+++ Text block

Ara Güler obituary: a renowned photojournalist - tintinnabula
https://www.theguardian.com/artanddesign/2018/oct/30/ara-guler-obituary
======
nyc111
Growing up in İstanbul we tried to emulate him. We bought a second hand Zenit
range finder camera [1] and started to roam the streets of İstanbul like him.
Later we made an enlarger from a cardboard tube. Needless to say, none of us
made it to Magnum. It's just not enough to have a camera to take lasting
pictures. Obviously he was a master.

[1] Zenit was a Russian version of legendary Leicas of the last century. You
got a great camera but cheaper than a Leica.

[https://en.m.wikipedia.org/wiki/Zenith_camera](https://en.m.wikipedia.org/wiki/Zenith_camera)

[2] His website:
[http://www.araguler.com.tr/tr/](http://www.araguler.com.tr/tr/)

[3] Recently opened Ara Güler Museum in İstanbul.
[http://www.theguideistanbul.com/ara-guler-museum-turkish-
pho...](http://www.theguideistanbul.com/ara-guler-museum-turkish-
photojournalist/)

++++++

Work to be completed – In the thread on Ara Güler's obituary, what does the commenter say the group made an enlarger from?

+++ Extracted data

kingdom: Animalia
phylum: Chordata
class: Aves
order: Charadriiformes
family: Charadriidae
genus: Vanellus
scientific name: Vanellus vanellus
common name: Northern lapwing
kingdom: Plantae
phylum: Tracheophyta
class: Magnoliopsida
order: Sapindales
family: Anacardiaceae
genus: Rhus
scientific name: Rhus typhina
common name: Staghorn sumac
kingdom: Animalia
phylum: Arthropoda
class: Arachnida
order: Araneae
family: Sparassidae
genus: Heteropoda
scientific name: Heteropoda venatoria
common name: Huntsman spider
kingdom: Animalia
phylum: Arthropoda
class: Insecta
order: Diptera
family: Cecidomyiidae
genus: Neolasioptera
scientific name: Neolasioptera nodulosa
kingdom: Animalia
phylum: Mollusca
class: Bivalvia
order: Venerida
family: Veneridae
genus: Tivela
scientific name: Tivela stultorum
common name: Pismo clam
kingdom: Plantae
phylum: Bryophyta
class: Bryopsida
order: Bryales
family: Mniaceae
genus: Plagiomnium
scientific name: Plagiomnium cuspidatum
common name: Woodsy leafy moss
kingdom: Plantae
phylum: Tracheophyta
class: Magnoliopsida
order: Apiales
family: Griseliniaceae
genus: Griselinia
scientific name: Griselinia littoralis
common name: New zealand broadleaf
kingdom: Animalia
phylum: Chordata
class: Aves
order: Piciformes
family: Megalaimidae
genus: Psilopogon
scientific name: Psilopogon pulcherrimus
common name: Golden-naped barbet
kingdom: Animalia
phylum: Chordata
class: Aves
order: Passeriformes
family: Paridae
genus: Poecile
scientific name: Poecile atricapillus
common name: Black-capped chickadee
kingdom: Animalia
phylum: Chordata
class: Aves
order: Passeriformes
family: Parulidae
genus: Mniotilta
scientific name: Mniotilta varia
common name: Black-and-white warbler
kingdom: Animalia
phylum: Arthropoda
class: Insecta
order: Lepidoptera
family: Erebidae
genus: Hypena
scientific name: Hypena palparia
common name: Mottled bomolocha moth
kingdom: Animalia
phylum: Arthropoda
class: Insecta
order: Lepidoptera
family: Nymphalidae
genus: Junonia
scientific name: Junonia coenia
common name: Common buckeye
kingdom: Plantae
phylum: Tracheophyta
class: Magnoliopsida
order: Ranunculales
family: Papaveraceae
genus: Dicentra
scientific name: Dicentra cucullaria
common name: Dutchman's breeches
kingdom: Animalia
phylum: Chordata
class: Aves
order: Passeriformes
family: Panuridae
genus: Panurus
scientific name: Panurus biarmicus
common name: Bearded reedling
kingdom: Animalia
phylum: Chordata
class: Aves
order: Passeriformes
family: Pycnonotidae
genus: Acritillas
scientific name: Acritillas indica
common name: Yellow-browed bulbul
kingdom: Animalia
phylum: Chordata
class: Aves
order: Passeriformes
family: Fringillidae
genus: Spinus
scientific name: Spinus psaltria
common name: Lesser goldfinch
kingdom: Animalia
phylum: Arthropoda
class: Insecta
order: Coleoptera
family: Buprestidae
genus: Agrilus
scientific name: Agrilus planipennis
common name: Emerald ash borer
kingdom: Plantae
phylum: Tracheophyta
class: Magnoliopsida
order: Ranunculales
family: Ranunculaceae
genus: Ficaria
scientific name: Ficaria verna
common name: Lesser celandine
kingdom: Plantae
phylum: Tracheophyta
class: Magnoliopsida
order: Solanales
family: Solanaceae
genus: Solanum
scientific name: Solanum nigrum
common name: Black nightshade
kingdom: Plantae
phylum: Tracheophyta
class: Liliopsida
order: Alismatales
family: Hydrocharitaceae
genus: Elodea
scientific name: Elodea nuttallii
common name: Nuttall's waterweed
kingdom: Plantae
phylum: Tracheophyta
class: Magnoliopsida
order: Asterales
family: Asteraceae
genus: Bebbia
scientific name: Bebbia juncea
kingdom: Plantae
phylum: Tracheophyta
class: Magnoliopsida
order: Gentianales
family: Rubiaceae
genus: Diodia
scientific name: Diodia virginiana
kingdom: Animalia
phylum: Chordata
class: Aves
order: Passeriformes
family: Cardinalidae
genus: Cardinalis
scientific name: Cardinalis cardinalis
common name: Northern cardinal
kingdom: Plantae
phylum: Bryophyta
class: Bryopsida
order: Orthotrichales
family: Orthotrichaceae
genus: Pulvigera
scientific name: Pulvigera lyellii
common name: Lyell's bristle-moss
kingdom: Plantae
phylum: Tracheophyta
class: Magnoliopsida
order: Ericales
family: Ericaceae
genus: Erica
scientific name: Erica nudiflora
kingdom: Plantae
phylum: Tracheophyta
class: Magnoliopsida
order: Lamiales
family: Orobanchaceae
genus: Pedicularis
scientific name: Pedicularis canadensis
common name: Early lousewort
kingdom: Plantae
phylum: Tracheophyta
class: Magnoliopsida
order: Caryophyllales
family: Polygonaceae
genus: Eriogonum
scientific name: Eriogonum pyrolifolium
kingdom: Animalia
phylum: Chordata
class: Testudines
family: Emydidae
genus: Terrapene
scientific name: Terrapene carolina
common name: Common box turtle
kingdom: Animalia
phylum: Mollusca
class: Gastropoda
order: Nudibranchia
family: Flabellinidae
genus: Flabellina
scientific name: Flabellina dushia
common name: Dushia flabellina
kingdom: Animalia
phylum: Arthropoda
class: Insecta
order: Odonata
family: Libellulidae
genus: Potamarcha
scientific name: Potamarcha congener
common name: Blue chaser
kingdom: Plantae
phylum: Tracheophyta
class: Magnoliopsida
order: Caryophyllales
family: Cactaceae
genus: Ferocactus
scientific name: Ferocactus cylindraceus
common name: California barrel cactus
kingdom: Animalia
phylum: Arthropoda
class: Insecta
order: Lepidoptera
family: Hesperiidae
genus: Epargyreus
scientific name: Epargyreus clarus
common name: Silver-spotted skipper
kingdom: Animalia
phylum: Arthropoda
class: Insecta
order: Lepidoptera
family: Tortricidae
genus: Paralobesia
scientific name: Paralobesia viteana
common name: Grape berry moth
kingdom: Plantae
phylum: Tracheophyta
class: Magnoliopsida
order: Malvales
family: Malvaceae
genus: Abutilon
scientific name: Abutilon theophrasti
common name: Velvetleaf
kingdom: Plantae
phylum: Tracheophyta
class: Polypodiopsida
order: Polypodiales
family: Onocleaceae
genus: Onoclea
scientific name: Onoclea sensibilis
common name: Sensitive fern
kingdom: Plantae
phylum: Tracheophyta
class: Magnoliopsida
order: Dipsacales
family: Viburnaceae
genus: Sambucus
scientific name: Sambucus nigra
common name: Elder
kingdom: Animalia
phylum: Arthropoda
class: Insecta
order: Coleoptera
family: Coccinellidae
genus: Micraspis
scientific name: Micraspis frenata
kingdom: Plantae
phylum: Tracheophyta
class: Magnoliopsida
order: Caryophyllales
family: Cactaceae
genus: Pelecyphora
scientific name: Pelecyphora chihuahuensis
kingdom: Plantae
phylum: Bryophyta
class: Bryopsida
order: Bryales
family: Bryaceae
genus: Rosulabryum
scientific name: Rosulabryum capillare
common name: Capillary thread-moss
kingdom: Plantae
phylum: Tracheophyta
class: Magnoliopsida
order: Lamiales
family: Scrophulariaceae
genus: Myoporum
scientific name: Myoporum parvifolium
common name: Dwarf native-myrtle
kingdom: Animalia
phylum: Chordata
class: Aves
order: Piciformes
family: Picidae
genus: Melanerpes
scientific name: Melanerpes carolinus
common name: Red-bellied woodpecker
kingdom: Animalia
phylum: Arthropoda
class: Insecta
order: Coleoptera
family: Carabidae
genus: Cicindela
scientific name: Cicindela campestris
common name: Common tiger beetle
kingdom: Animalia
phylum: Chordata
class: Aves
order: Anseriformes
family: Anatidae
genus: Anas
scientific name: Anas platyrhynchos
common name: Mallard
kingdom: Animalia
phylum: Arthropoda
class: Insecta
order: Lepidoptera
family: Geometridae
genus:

++++++

Answer for this exercise – A cardboard tube.